* _What the exercise asks_: Starting at the line below that contains "exposure_s: 1/20" and ending at the line that contains "f_number: 2.2", retype each line exactly as it stands, but omit the pictures.

-- Dataset records follows --

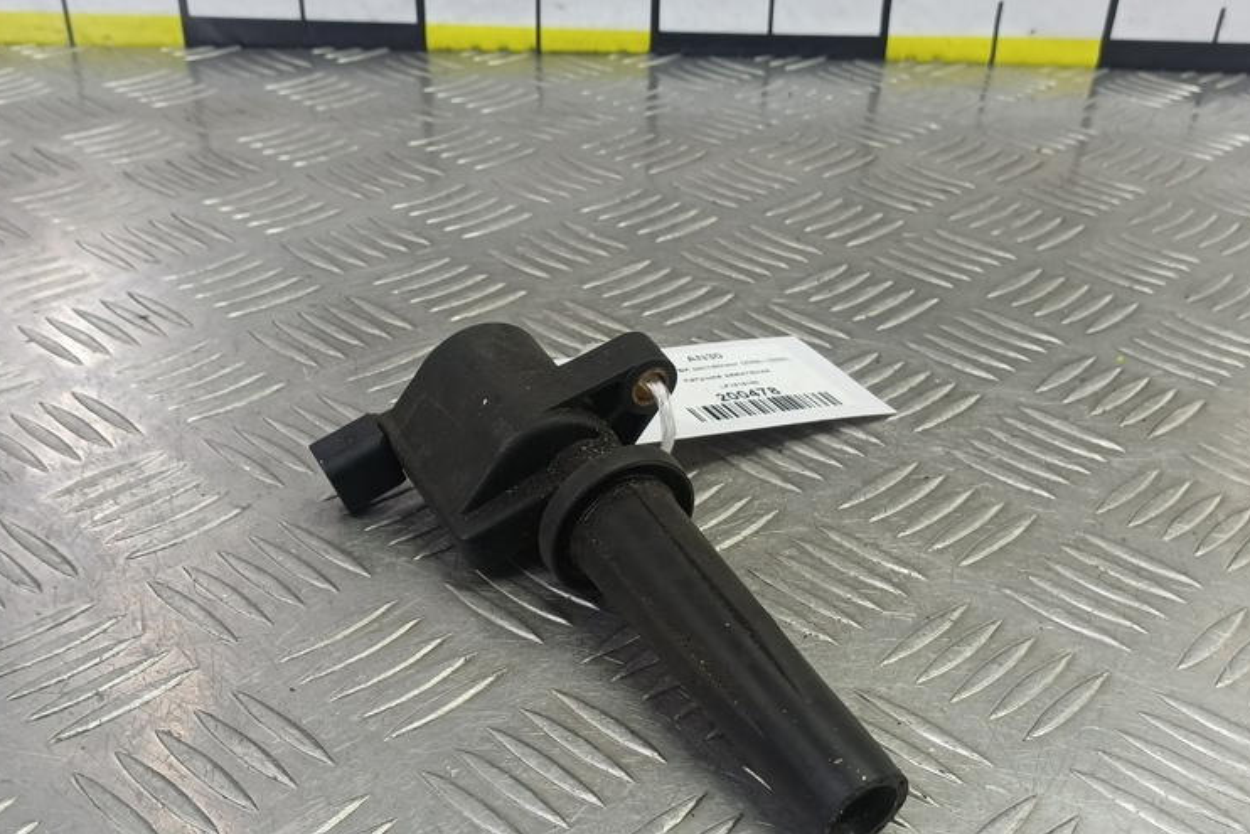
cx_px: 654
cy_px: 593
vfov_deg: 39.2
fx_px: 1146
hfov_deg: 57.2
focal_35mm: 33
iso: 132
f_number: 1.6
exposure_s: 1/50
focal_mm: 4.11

-- Dataset records concluded --
-- Dataset records follows --

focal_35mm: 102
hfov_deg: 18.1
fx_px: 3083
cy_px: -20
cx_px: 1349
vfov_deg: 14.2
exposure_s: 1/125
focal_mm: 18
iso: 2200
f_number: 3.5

-- Dataset records concluded --
-- Dataset records follows --

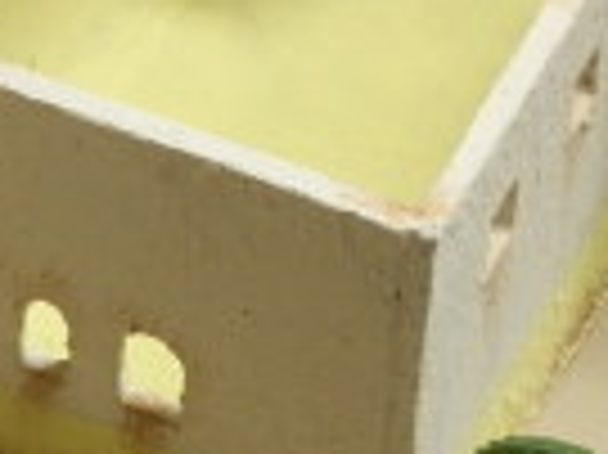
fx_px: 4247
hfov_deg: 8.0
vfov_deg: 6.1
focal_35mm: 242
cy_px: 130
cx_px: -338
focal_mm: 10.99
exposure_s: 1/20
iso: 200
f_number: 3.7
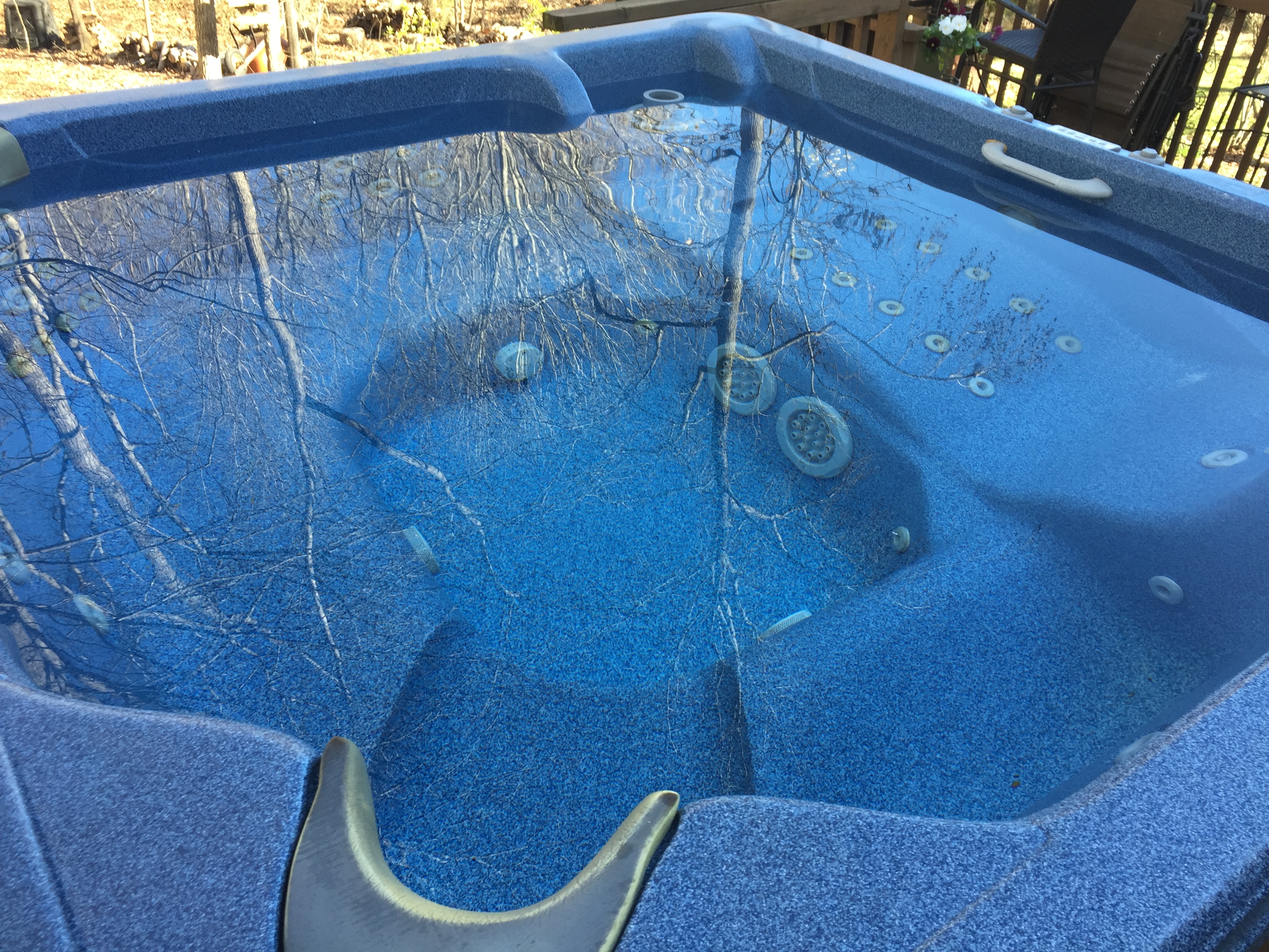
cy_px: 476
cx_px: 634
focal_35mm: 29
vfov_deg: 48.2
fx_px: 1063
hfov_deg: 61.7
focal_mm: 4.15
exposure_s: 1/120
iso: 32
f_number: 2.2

-- Dataset records concluded --

* _Solution to the exercise_:
exposure_s: 1/20
iso: 200
f_number: 3.7
cy_px: 476
cx_px: 634
focal_35mm: 29
vfov_deg: 48.2
fx_px: 1063
hfov_deg: 61.7
focal_mm: 4.15
exposure_s: 1/120
iso: 32
f_number: 2.2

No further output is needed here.